### Data:
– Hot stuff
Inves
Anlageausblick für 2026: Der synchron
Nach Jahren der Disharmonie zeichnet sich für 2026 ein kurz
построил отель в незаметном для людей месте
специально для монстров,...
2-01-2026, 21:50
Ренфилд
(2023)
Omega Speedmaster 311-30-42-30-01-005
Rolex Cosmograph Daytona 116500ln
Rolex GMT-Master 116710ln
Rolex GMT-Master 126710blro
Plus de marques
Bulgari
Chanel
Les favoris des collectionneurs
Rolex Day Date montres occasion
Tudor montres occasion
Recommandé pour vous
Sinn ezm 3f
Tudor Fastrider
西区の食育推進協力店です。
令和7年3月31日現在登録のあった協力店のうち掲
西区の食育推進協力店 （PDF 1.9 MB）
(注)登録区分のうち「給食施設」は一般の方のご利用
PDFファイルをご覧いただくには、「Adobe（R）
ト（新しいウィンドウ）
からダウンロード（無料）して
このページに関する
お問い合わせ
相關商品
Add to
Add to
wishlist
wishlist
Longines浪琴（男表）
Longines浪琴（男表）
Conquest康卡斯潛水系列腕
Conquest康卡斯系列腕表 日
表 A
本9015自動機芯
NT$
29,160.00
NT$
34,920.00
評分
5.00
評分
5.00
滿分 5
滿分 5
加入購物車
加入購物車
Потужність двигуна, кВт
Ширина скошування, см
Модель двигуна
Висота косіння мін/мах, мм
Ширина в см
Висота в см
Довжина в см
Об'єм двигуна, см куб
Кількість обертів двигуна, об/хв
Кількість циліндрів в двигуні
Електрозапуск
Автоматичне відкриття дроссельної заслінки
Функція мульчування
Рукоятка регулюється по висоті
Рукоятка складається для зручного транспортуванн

* * *

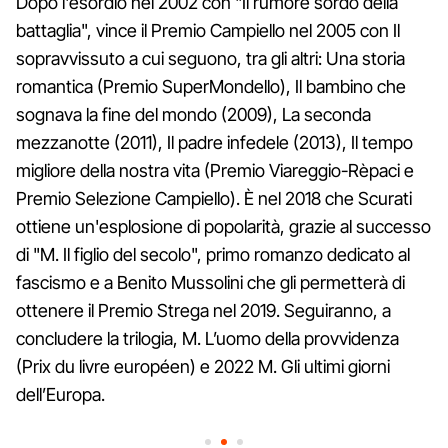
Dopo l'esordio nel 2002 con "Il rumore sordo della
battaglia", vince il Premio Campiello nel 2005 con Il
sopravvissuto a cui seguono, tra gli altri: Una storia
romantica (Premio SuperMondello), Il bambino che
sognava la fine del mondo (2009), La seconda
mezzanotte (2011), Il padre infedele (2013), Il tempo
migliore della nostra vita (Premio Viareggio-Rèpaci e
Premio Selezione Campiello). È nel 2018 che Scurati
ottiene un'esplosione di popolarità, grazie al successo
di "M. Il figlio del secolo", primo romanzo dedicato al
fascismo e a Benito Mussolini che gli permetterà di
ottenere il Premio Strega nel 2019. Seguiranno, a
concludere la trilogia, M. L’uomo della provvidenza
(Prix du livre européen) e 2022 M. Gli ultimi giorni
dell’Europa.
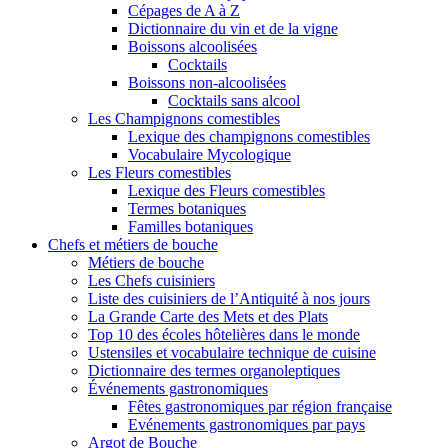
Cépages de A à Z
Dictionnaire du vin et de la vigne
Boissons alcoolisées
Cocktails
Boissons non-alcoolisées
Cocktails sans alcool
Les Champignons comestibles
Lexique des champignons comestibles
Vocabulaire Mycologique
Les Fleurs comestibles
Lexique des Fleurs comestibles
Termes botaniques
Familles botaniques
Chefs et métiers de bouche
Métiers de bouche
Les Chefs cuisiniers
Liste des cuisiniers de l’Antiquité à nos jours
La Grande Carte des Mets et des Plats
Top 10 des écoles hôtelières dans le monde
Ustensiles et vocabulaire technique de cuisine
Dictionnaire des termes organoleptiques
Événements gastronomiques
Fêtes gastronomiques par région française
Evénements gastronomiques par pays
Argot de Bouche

---

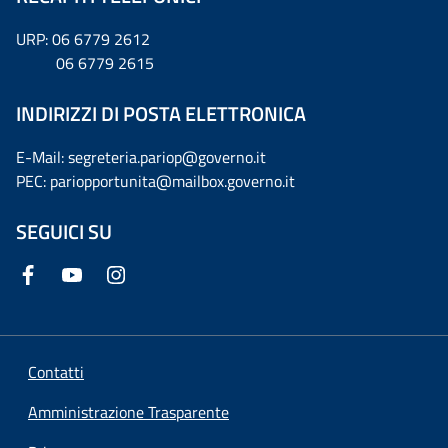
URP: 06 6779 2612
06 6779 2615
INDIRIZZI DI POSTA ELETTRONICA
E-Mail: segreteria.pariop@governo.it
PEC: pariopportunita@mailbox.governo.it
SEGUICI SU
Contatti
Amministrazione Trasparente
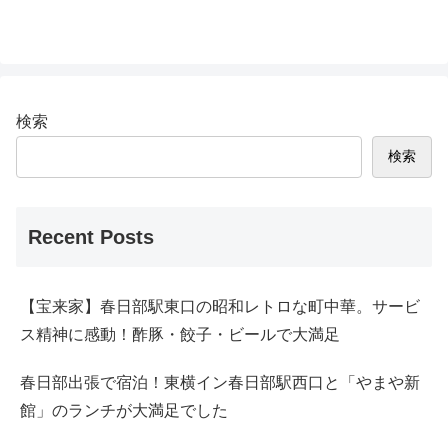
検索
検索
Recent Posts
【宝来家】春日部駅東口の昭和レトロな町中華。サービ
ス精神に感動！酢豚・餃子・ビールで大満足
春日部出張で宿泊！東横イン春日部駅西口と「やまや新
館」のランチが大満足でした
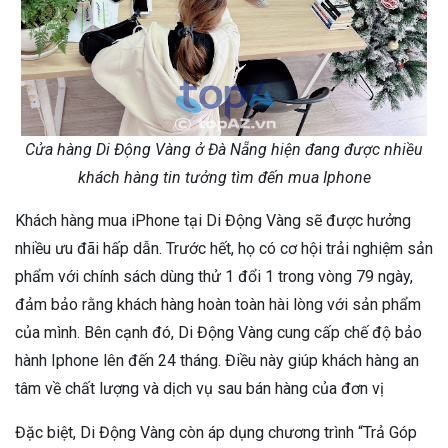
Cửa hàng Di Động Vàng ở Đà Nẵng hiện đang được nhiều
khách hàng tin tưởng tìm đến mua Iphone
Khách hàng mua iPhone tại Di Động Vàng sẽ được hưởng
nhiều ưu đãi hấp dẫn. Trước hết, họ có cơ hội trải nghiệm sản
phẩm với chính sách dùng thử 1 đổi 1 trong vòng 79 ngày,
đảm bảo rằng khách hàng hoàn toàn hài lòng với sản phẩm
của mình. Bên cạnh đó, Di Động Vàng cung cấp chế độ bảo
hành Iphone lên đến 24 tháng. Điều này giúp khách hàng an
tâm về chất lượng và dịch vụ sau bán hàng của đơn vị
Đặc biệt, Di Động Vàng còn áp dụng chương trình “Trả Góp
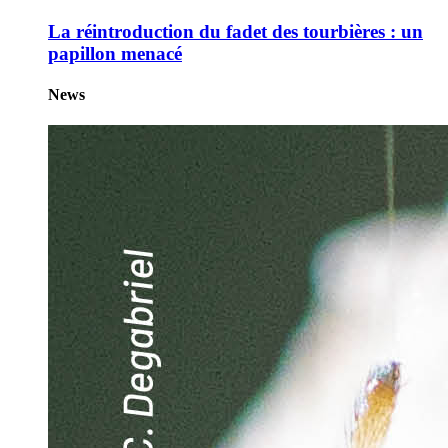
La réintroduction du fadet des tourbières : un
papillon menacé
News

### Directions:
Edit the part of the records that begins with the line containing "Cépages de A à Z" and ends with the line containing "Argot de Bouche", both included. Replace "comestibles" with "culinaires", keep everything else unchanged, and return only those lines.

### Problem solution:
Cépages de A à Z
Dictionnaire du vin et de la vigne
Boissons alcoolisées
Cocktails
Boissons non-alcoolisées
Cocktails sans alcool
Les Champignons culinaires
Lexique des champignons culinaires
Vocabulaire Mycologique
Les Fleurs culinaires
Lexique des Fleurs culinaires
Termes botaniques
Familles botaniques
Chefs et métiers de bouche
Métiers de bouche
Les Chefs cuisiniers
Liste des cuisiniers de l’Antiquité à nos jours
La Grande Carte des Mets et des Plats
Top 10 des écoles hôtelières dans le monde
Ustensiles et vocabulaire technique de cuisine
Dictionnaire des termes organoleptiques
Événements gastronomiques
Fêtes gastronomiques par région française
Evénements gastronomiques par pays
Argot de Bouche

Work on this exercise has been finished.